** GIVEN ENTRIES follows **
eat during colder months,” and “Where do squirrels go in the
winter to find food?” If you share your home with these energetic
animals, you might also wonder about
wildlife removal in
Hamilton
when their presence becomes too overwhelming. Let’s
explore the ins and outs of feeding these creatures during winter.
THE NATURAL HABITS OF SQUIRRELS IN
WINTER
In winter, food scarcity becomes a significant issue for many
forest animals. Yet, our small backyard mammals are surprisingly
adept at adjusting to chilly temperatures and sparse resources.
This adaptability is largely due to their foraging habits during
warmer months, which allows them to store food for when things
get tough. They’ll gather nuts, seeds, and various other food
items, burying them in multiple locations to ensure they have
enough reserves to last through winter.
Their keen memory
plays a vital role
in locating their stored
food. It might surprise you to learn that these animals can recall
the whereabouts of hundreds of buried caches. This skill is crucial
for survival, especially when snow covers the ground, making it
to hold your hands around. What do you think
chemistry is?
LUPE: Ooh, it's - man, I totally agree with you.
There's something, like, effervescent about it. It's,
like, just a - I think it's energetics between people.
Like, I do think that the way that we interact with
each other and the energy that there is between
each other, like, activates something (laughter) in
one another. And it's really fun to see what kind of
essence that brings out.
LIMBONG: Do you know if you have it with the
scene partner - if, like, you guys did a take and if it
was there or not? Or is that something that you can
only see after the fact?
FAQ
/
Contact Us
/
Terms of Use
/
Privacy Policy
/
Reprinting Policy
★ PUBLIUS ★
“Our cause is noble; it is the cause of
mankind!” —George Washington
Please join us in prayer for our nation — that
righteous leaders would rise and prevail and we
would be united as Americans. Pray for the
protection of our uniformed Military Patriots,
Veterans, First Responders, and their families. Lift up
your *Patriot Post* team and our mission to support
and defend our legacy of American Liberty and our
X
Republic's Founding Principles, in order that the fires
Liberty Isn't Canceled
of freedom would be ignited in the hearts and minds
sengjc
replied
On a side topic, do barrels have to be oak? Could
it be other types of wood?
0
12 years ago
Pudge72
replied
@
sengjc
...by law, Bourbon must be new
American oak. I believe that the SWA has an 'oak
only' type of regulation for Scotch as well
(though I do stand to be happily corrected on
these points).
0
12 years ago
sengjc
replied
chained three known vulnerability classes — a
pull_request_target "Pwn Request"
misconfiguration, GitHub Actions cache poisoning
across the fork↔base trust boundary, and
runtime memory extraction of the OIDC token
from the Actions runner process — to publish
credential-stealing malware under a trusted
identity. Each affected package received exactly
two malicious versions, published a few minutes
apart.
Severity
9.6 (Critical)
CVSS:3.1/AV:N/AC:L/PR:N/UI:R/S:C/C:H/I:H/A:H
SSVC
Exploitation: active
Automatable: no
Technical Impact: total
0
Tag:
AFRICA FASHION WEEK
** End of GIVEN ENTRIES **
- [WORK REQUIRED] Revise all of the rows above by changing every "replied" to "wrote", and keep everything else the same.

- [RESULT OF THIS EXERCISE]
eat during colder months,” and “Where do squirrels go in the
winter to find food?” If you share your home with these energetic
animals, you might also wonder about
wildlife removal in
Hamilton
when their presence becomes too overwhelming. Let’s
explore the ins and outs of feeding these creatures during winter.
THE NATURAL HABITS OF SQUIRRELS IN
WINTER
In winter, food scarcity becomes a significant issue for many
forest animals. Yet, our small backyard mammals are surprisingly
adept at adjusting to chilly temperatures and sparse resources.
This adaptability is largely due to their foraging habits during
warmer months, which allows them to store food for when things
get tough. They’ll gather nuts, seeds, and various other food
items, burying them in multiple locations to ensure they have
enough reserves to last through winter.
Their keen memory
plays a vital role
in locating their stored
food. It might surprise you to learn that these animals can recall
the whereabouts of hundreds of buried caches. This skill is crucial
for survival, especially when snow covers the ground, making it
to hold your hands around. What do you think
chemistry is?
LUPE: Ooh, it's - man, I totally agree with you.
There's something, like, effervescent about it. It's,
like, just a - I think it's energetics between people.
Like, I do think that the way that we interact with
each other and the energy that there is between
each other, like, activates something (laughter) in
one another. And it's really fun to see what kind of
essence that brings out.
LIMBONG: Do you know if you have it with the
scene partner - if, like, you guys did a take and if it
was there or not? Or is that something that you can
only see after the fact?
FAQ
/
Contact Us
/
Terms of Use
/
Privacy Policy
/
Reprinting Policy
★ PUBLIUS ★
“Our cause is noble; it is the cause of
mankind!” —George Washington
Please join us in prayer for our nation — that
righteous leaders would rise and prevail and we
would be united as Americans. Pray for the
protection of our uniformed Military Patriots,
Veterans, First Responders, and their families. Lift up
your *Patriot Post* team and our mission to support
and defend our legacy of American Liberty and our
X
Republic's Founding Principles, in order that the fires
Liberty Isn't Canceled
of freedom would be ignited in the hearts and minds
sengjc
wrote
On a side topic, do barrels have to be oak? Could
it be other types of wood?
0
12 years ago
Pudge72
wrote
@
sengjc
...by law, Bourbon must be new
American oak. I believe that the SWA has an 'oak
only' type of regulation for Scotch as well
(though I do stand to be happily corrected on
these points).
0
12 years ago
sengjc
wrote
chained three known vulnerability classes — a
pull_request_target "Pwn Request"
misconfiguration, GitHub Actions cache poisoning
across the fork↔base trust boundary, and
runtime memory extraction of the OIDC token
from the Actions runner process — to publish
credential-stealing malware under a trusted
identity. Each affected package received exactly
two malicious versions, published a few minutes
apart.
Severity
9.6 (Critical)
CVSS:3.1/AV:N/AC:L/PR:N/UI:R/S:C/C:H/I:H/A:H
SSVC
Exploitation: active
Automatable: no
Technical Impact: total
0
Tag:
AFRICA FASHION WEEK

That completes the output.